Check every line below for the string "Giovanile", and copy the lines that contain it.

++++ Data for review

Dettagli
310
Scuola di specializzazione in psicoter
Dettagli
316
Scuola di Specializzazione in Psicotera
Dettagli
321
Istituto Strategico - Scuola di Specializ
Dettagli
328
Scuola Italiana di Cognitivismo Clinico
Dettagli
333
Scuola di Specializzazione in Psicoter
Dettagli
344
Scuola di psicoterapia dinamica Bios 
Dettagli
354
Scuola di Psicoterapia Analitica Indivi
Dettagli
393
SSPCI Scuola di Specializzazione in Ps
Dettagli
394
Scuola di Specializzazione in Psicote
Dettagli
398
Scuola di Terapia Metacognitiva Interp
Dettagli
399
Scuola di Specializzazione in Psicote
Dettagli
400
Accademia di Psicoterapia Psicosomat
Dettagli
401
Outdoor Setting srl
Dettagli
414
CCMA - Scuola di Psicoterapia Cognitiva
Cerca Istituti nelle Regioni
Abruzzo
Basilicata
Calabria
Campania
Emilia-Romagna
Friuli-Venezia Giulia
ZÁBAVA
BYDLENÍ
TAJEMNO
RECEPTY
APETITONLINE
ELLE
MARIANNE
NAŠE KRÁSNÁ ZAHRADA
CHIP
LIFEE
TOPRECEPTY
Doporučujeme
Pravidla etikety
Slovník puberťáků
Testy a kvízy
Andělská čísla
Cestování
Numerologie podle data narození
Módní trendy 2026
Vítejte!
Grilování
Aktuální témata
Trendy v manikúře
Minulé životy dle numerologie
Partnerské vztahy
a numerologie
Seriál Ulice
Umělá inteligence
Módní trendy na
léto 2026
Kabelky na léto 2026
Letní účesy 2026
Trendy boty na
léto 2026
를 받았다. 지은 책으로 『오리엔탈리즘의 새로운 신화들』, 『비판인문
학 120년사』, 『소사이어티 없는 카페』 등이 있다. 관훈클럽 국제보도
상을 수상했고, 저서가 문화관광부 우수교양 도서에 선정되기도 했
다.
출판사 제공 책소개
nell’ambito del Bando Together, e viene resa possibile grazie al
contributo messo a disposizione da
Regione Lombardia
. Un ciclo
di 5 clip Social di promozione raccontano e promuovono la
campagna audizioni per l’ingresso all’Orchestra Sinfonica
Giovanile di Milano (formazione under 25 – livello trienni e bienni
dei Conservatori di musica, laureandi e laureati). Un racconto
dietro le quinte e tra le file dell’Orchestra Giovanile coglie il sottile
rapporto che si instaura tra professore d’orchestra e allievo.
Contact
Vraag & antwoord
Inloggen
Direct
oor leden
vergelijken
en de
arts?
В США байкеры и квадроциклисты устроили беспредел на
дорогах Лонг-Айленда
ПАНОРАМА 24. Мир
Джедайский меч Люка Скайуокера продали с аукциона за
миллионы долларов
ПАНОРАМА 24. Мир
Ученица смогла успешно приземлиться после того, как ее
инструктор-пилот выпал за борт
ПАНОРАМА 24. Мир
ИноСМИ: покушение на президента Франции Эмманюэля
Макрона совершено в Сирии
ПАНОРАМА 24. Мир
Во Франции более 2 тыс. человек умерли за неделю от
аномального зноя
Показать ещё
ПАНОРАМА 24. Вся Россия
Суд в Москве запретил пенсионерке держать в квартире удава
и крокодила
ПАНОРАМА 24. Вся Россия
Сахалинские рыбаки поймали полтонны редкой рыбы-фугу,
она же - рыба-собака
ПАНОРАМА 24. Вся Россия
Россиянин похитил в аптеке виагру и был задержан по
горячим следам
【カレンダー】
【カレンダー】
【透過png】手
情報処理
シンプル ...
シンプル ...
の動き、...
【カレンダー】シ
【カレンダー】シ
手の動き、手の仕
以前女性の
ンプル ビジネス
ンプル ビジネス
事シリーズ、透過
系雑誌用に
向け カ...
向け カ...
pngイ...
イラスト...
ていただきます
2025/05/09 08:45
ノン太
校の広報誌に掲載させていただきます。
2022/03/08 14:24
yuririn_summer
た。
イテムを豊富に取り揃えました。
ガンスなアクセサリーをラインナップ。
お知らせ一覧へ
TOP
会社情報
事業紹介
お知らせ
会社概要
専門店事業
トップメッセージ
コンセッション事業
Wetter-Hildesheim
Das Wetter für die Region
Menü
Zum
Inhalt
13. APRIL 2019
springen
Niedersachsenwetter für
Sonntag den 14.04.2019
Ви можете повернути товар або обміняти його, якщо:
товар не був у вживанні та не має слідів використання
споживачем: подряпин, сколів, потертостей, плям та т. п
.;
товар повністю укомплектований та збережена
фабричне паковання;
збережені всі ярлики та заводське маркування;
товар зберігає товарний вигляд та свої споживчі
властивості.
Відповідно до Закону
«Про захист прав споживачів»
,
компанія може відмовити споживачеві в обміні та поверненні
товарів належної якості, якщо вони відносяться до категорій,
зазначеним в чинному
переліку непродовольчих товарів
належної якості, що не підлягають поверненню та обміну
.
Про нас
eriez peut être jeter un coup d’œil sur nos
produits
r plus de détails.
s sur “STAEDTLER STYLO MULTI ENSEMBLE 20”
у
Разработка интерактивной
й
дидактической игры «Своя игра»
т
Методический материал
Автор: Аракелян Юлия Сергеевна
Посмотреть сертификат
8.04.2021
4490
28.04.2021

++++++++

■ Expected answer
Giovanile di Milano (formazione under 25 – livello trienni e bienni
dietro le quinte e tra le file dell’Orchestra Giovanile coglie il sottile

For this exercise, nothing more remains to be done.